Llegó a la casa de la colina y bajó de la moto, se sacó el casco del codo y lo colocó en el manillar. Desde el porche de entrada escuchaba las voces que le solicitaban presteza. De la cartuchera sacó la bolsa con hielo y la levantó como quien saluda con un puño en alto, y un vocerío alegre y jovial le abrazó como una bienvenida.

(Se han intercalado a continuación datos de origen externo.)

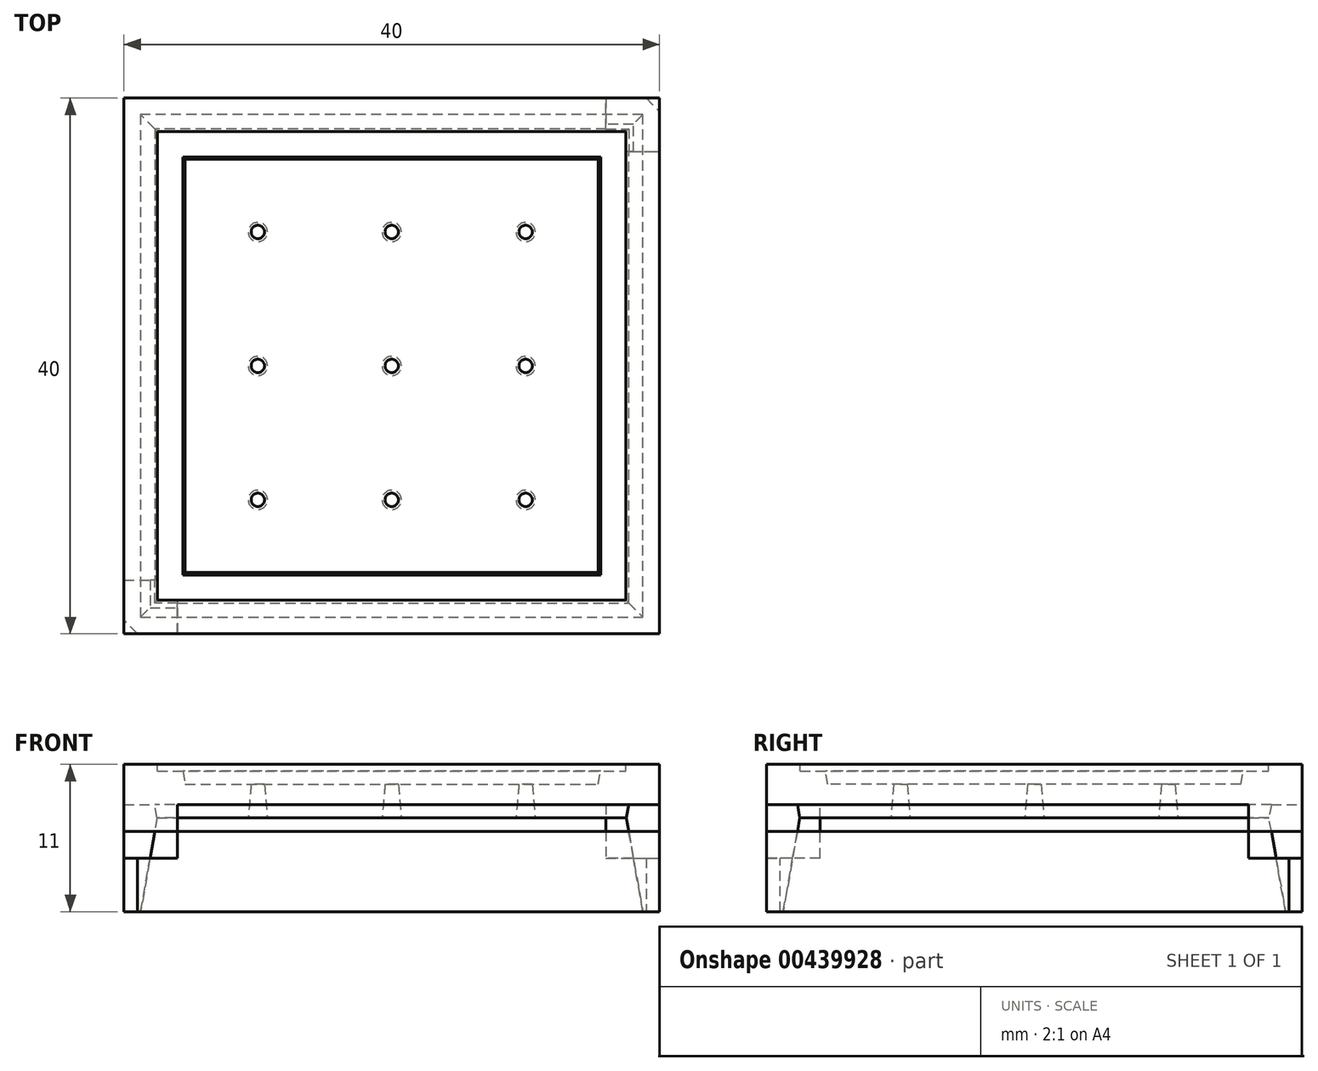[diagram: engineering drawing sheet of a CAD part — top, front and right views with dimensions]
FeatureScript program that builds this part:
annotation { "Feature Type Name" : "Feature", "Feature Type Description" : "" }
export const myFeature = defineFeature(function(context is Context, id is Id, definition is map)
    precondition{}
    {
        {
            var Q0;
            Q0=qCreatedBy(makeId("Top.planeOp"),FACE);
            var sketch = newSketch(context, id + "F0", { "sketchPlane" : qUnion([Q0])});
            skLineSegment(sketch, "E0.bottom", {"start": v(0, 0) * mm, "end": v(40, 0) * mm});
            skLineSegment(sketch, "E0.top", {"start": v(0, 40) * mm, "end": v(40, 40) * mm});
            skLineSegment(sketch, "E0.left", {"start": v(0, 0) * mm, "end": v(0, 40) * mm});
            skLineSegment(sketch, "E0.right", {"start": v(40, 0) * mm, "end": v(40, 40) * mm});
            skSolve(sketch);
        }
        {
            var Q0;
            Q0 = qSketchRegion(id + "F0", true);
            extrude(context, id + "F1", {"entities" : qUnion([Q0]), "depth" : 6 * mm});
        }
        {
            var Q0;
            Q0=makeQuery(id+"F1.opExtrude","CAP_FACE",FACE,{"disambiguationData":[OSD([sQuery(id+"F0.wireOp",EDGE,"E0.bottom"),sQuery(id+"F0.wireOp",EDGE,"E0.top"),sQuery(id+"F0.wireOp",EDGE,"E0.left"),sQuery(id+"F0.wireOp",EDGE,"E0.right")])],"isStart":false});
            var sketch = newSketch(context, id + "F2", { "sketchPlane" : qUnion([Q0])});
            skLineSegment(sketch, "E1.bottom", {"start": v(2.3, 2.3) * mm, "end": v(37.7, 2.3) * mm});
            skLineSegment(sketch, "E1.top", {"start": v(2.3, 37.7) * mm, "end": v(37.7, 37.7) * mm});
            skLineSegment(sketch, "E1.left", {"start": v(2.3, 2.3) * mm, "end": v(2.3, 37.7) * mm});
            skLineSegment(sketch, "E1.right", {"start": v(37.7, 2.3) * mm, "end": v(37.7, 37.7) * mm});
            skSolve(sketch);
        }
        {
            var Q0;
            Q0=makeQuery(id+"F1.opExtrude","CAP_FACE",FACE,{"disambiguationData":[OSD([sQuery(id+"F0.wireOp",EDGE,"E0.bottom"),sQuery(id+"F0.wireOp",EDGE,"E0.top"),sQuery(id+"F0.wireOp",EDGE,"E0.left"),sQuery(id+"F0.wireOp",EDGE,"E0.right")])],"isStart":false});
            cPlane(context, id + "F3", {"entities" : qUnion([Q0]), "cplaneType" : CPlaneType.OFFSET, "offset" : 5 * mm, "width" : 150 * mm, "height" : 150 * mm});
        }
        {
            var Q0;
            Q0=qCreatedBy(id+"F3.planeOp",FACE);
            var sketch = newSketch(context, id + "F4", { "sketchPlane" : qUnion([Q0])});
            skLineSegment(sketch, "E2.bottom", {"start": v(0, 0) * mm, "end": v(40, 0) * mm});
            skLineSegment(sketch, "E2.top", {"start": v(0, 40) * mm, "end": v(40, 40) * mm});
            skLineSegment(sketch, "E2.left", {"start": v(0, 0) * mm, "end": v(0, 40) * mm});
            skLineSegment(sketch, "E2.right", {"start": v(40, 0) * mm, "end": v(40, 40) * mm});
            skSolve(sketch);
        }
        {
            var Q0;
            Q0 = qSketchRegion(id + "F4", true);
            extrude(context, id + "F5", {"entities" : qUnion([Q0]), "oppositeDirection" : true, "depth" : 3 * mm});
        }
        {
            var Q0;
            Q0=makeQuery(id+"F2.imprint","IMPRINT",FACE,{"disambiguationData":[TD([[makeQuery(id+"F2.imprint","IMPRINT",EDGE,{"derivedFrom":sQuery(id+"F2.wireOp",EDGE,"E1.bottom")}),1.0]])]});
            extrude(context, id + "F6", {"entities" : qUnion([Q0]), "operationType" : NewBodyOperationType.REMOVE, "oppositeDirection" : true, "depth" : 4 * mm, "hasDraft" : true, "draftAngle" : 10 * degree, "draftPullDirection" : true});
        }
        {
            var Q0;
            Q0=qCreatedBy(id+"FNHtQi6ISW0JxXh_2.planeOp",FACE);
            var sketch = newSketch(context, id + "F7", { "sketchPlane" : qUnion([Q0])});
            skCircle(sketch, "E3", {"center": v(0, 3) * mm, "radius": 0.25 * mm});
            skSolve(sketch);
        }
        {
            var Q0;
            Q0=makeQuery(id+"F5.opExtrude","CAP_FACE",FACE,{"disambiguationData":[OSD([sQuery(id+"F4.wireOp",EDGE,"E2.bottom"),sQuery(id+"F4.wireOp",EDGE,"E2.top"),sQuery(id+"F4.wireOp",EDGE,"E2.left"),sQuery(id+"F4.wireOp",EDGE,"E2.right")])],"isStart":false});
            var sketch = newSketch(context, id + "F8", { "sketchPlane" : qUnion([Q0])});
            skLineSegment(sketch, "E4.bottom", {"start": v(2.3, -2.3) * mm, "end": v(37.7, -2.3) * mm});
            skLineSegment(sketch, "E4.top", {"start": v(2.3, -37.7) * mm, "end": v(37.7, -37.7) * mm});
            skLineSegment(sketch, "E4.left", {"start": v(2.3, -2.3) * mm, "end": v(2.3, -37.7) * mm});
            skLineSegment(sketch, "E4.right", {"start": v(37.7, -2.3) * mm, "end": v(37.7, -37.7) * mm});
            skSolve(sketch);
        }
        {
            var Q0;
            Q0=makeQuery(id+"F8.imprint","IMPRINT",FACE,{"disambiguationData":[TD([[makeQuery(id+"F8.imprint","IMPRINT",EDGE,{"derivedFrom":sQuery(id+"F8.wireOp",EDGE,"E4.bottom")}),-1.0]])]});
            extrude(context, id + "F9", {"entities" : qUnion([Q0]), "operationType" : NewBodyOperationType.ADD, "depth" : 1 * mm, "hasDraft" : true, "draftAngle" : 10 * degree, "draftPullDirection" : true});
        }
        {
            var Q0;
            Q0=makeQuery(id+"F5.opExtrude","CAP_FACE",FACE,{"disambiguationData":[OSD([sQuery(id+"F4.wireOp",EDGE,"E2.bottom"),sQuery(id+"F4.wireOp",EDGE,"E2.top"),sQuery(id+"F4.wireOp",EDGE,"E2.left"),sQuery(id+"F4.wireOp",EDGE,"E2.right")])],"isStart":true});
            shell(context, id + "F10", {"entities" : qUnion([Q0]), "thickness" : 2.5 * mm});
        }
        {
            var Q0;
            Q0=makeQuery(id+"F10.opShell","OFFSET_FACE",FACE,{"disambiguationData":[OSD([sQuery(id+"F8.wireOp",EDGE,"E4.bottom"),sQuery(id+"F8.wireOp",EDGE,"E4.top"),sQuery(id+"F8.wireOp",EDGE,"E4.left"),sQuery(id+"F8.wireOp",EDGE,"E4.right")])]});
            var sketch = newSketch(context, id + "F11", { "sketchPlane" : qUnion([Q0])});
            skCircle(sketch, "E5", {"center": v(10, 30) * mm, "radius": 0.5 * mm});
            skCircle(sketch, "E6.1.0.0", {"center": v(20, 30) * mm, "radius": 0.5 * mm});
            skCircle(sketch, "E6.2.0.0", {"center": v(30, 30) * mm, "radius": 0.5 * mm});
            skLineSegment(sketch, "E6.direction1", {"start": v(10, 30) * mm, "end": v(20, 30) * mm, "construction": true});
            skCircle(sketch, "E7.0.1.0", {"center": v(10, 20) * mm, "radius": 0.5 * mm});
            skCircle(sketch, "E7.0.2.0", {"center": v(10, 10) * mm, "radius": 0.5 * mm});
            skCircle(sketch, "E7.1.1.0", {"center": v(20, 20) * mm, "radius": 0.5 * mm});
            skCircle(sketch, "E7.1.2.0", {"center": v(20, 10) * mm, "radius": 0.5 * mm});
            skCircle(sketch, "E7.2.1.0", {"center": v(30, 20) * mm, "radius": 0.5 * mm});
            skCircle(sketch, "E7.2.2.0", {"center": v(30, 10) * mm, "radius": 0.5 * mm});
            skLineSegment(sketch, "E7.direction2", {"start": v(10, 30) * mm, "end": v(10, 20) * mm, "construction": true});
            skSolve(sketch);
        }
        {
            var Q0;
            Q0 = qSketchRegion(id + "F11", true);
            extrude(context, id + "F12", {"entities" : qUnion([Q0]), "operationType" : NewBodyOperationType.REMOVE, "endBound" : BoundingType.UP_TO_NEXT, "oppositeDirection" : true, "depth" : 25 * mm, "hasDraft" : true, "draftAngle" : 5 * degree});
        }
        {
            var Q0;
            Q0=makeQuery(id+"F1.opExtrude","SWEPT_EDGE",EDGE,{"disambiguationData":[OSD([sQuery(id+"F0.wireOp",EDGE,"E0.bottom"),sQuery(id+"F0.wireOp",EDGE,"E0.left")])]});
            var Q1;
            Q1=makeQuery(id+"F1.opExtrude","SWEPT_EDGE",EDGE,{"disambiguationData":[OSD([sQuery(id+"F0.wireOp",EDGE,"E0.top"),sQuery(id+"F0.wireOp",EDGE,"E0.right")])]});
            chamfer(context, id + "F13", {"entities" : qUnion([Q0, Q1]), "width" : 1 * mm});
        }
        {
            var Q0;
            Q0=makeQuery(id+"F1.opExtrude","CAP_FACE",FACE,{"disambiguationData":[OSD([sQuery(id+"F0.wireOp",EDGE,"E0.bottom"),sQuery(id+"F0.wireOp",EDGE,"E0.top"),sQuery(id+"F0.wireOp",EDGE,"E0.left"),sQuery(id+"F0.wireOp",EDGE,"E0.right")])],"isStart":false});
            var sketch = newSketch(context, id + "F14", { "sketchPlane" : qUnion([Q0])});
            skLineSegment(sketch, "E8.bottom", {"start": v(0, 4) * mm, "end": v(4, 4) * mm});
            skLineSegment(sketch, "E8.top", {"start": v(0, 0) * mm, "end": v(4, 0) * mm});
            skLineSegment(sketch, "E8.left", {"start": v(0, 4) * mm, "end": v(0, 0) * mm});
            skLineSegment(sketch, "E8.right", {"start": v(4, 4) * mm, "end": v(4, 0) * mm});
            skLineSegment(sketch, "E9.bottom", {"start": v(36, 40) * mm, "end": v(40, 40) * mm});
            skLineSegment(sketch, "E9.top", {"start": v(36, 36) * mm, "end": v(40, 36) * mm});
            skLineSegment(sketch, "E9.left", {"start": v(36, 40) * mm, "end": v(36, 36) * mm});
            skLineSegment(sketch, "E9.right", {"start": v(40, 40) * mm, "end": v(40, 36) * mm});
            skSolve(sketch);
        }
        {
            var Q0;
            Q0 = qSketchRegion(id + "F14", true);
            extrude(context, id + "F15", {"entities" : qUnion([Q0]), "operationType" : NewBodyOperationType.REMOVE, "oppositeDirection" : true, "depth" : 2 * mm});
        }
        {
            var Q0;
            Q0=makeQuery(id+"F5.opExtrude","CAP_FACE",FACE,{"disambiguationData":[OSD([sQuery(id+"F4.wireOp",EDGE,"E2.bottom"),sQuery(id+"F4.wireOp",EDGE,"E2.top"),sQuery(id+"F4.wireOp",EDGE,"E2.left"),sQuery(id+"F4.wireOp",EDGE,"E2.right")])],"isStart":false});
            var sketch = newSketch(context, id + "F16", { "sketchPlane" : qUnion([Q0])});
            skSolve(sketch);
        }
        {
            var Q0;
            Q0=makeQuery(id+"F16.imprint","IMPRINT",FACE,{"disambiguationData":[TD([[makeQuery(id+"F16.imprint","IMPRINT",EDGE,{"derivedFrom":makeQuery(id+"F5.opExtrude","CAP_EDGE",EDGE,{"disambiguationData":[OSD([sQuery(id+"F4.wireOp",EDGE,"E2.bottom")])],"isStart":false})}),-1.0]])]});
            var sketch = newSketch(context, id + "F17", { "sketchPlane" : qUnion([Q0])});
            skLineSegment(sketch, "E10.bottom", {"start": v(0, 0) * mm, "end": v(4, 0) * mm});
            skLineSegment(sketch, "E10.top", {"start": v(0, -4) * mm, "end": v(4, -4) * mm});
            skLineSegment(sketch, "E10.left", {"start": v(0, 0) * mm, "end": v(0, -4) * mm});
            skLineSegment(sketch, "E10.right", {"start": v(4, 0) * mm, "end": v(4, -4) * mm});
            skLineSegment(sketch, "E11.bottom", {"start": v(36, -36) * mm, "end": v(40, -36) * mm});
            skLineSegment(sketch, "E11.top", {"start": v(36, -40) * mm, "end": v(40, -40) * mm});
            skLineSegment(sketch, "E11.left", {"start": v(36, -36) * mm, "end": v(36, -40) * mm});
            skLineSegment(sketch, "E11.right", {"start": v(40, -36) * mm, "end": v(40, -40) * mm});
            skSolve(sketch);
        }
        {
            var Q0;
            Q0 = qSketchRegion(id + "F17", true);
            extrude(context, id + "F18", {"entities" : qUnion([Q0]), "operationType" : NewBodyOperationType.ADD, "depth" : 2 * mm});
        }
        {
            var Q0;
            Q0=makeQuery(id+"F9.opExtrude","CAP_FACE",FACE,{"disambiguationData":[OSD([sQuery(id+"F8.wireOp",EDGE,"E4.bottom"),sQuery(id+"F8.wireOp",EDGE,"E4.top"),sQuery(id+"F8.wireOp",EDGE,"E4.left"),sQuery(id+"F8.wireOp",EDGE,"E4.right")])],"isStart":false});
            var sketch = newSketch(context, id + "F19", { "sketchPlane" : qUnion([Q0])});
            skLineSegment(sketch, "E12.bottom", {"start": v(2.48, -37.52) * mm, "end": v(37.52, -37.52) * mm});
            skLineSegment(sketch, "E12.top", {"start": v(2.48, -2.48) * mm, "end": v(37.52, -2.48) * mm});
            skLineSegment(sketch, "E12.left", {"start": v(2.48, -37.52) * mm, "end": v(2.48, -2.48) * mm});
            skLineSegment(sketch, "E12.right", {"start": v(37.52, -37.52) * mm, "end": v(37.52, -2.48) * mm});
            skSolve(sketch);
        }
        {
            var Q0;
            Q0 = qSketchRegion(id + "F19", true);
            extrude(context, id + "F20", {"entities" : qUnion([Q0]), "operationType" : NewBodyOperationType.REMOVE, "depth" : 25 * mm, "hasDraft" : true, "draftAngle" : 10 * degree});
        }
    });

De entre los perfiles recortados por la luz que brillaba en el porche la vio acercarse. Una camiseta desgastada blanca de aros y unos vaqueros celestes recortados, cortos, muy cortos, como a él le gustaban, con un cinturón ancho y con unas sandalias que le trepaban por las piernas. Entre las manos sostenía un paquete de tabaco y en sus ojos mostraba a una mujer herida. Se retocó hacia atrás delicadamente el largo cabello y colocó sensualmente el cigarrillo entre los labios de rojo intenso y le pidió fuego. Él se secó las manos húmedas en los muslos de los vaqueros, sacó un zippo del bolsillo trasero y le quitó cuidadosamente el cigarrillo de entre los labios y se lo colocó en los suyos. Lo encendió y dio una profunda calada. Ella aguardaba torciendo los labios y levantando la ceja. A él le encantaba ese gesto. Expulsó el humo con calma por la nariz y se inclinó para besarla pero ello giró la cara intencionadamente. Él chasqueó los labios. Ella le quitó el cigarrillo con malos modos y se giró para volver a la terraza, pero él la agarró del brazo impidiéndole volverse. ¿A qué viene eso ahora? -le preguntó él-, pero ya sabía la respuesta, la conocía suficientemente bien como para saber por qué estaba molesta. Se había entretenido con unos amigos después del trabajo echando unas cervezas, y no había ido a recogerla para subir a la colina. He tenido que llamar a mis compañeras a última hora para que vinieran a recogerme- le contestó mostrando enfado- y las he pillado por poco, estaban a punto de salir. Podrías haberme avisado -añadió con reproche-. Venga, no te enfades, no me di cuenta, ya sabes, me entretuve y el tiempo se me fue de la cabeza. Ella aceleró el paso y se adentró en la casa abandonada, subiendo los escalones de la entrada como un cervatillo ligero y delicado.
Él echó la cabeza hacia atrás resoplando y contempló aquella luna completa reinando en la noche estrellada, mientras se lamentaba por su vaga dejadez y por aquella extraña apatía que le hacía estropear las cosas. Cogío la bolsa de hielo y fue hacia el interior de la casa en busca de aquel cervatillo refunfuñón, con la lentitud del arrepentimiento pesándole sobre la espalda, intentando encontrar las palabras que le devolviesen aquel beso difuminado bajo el brillo de una noche estrellada.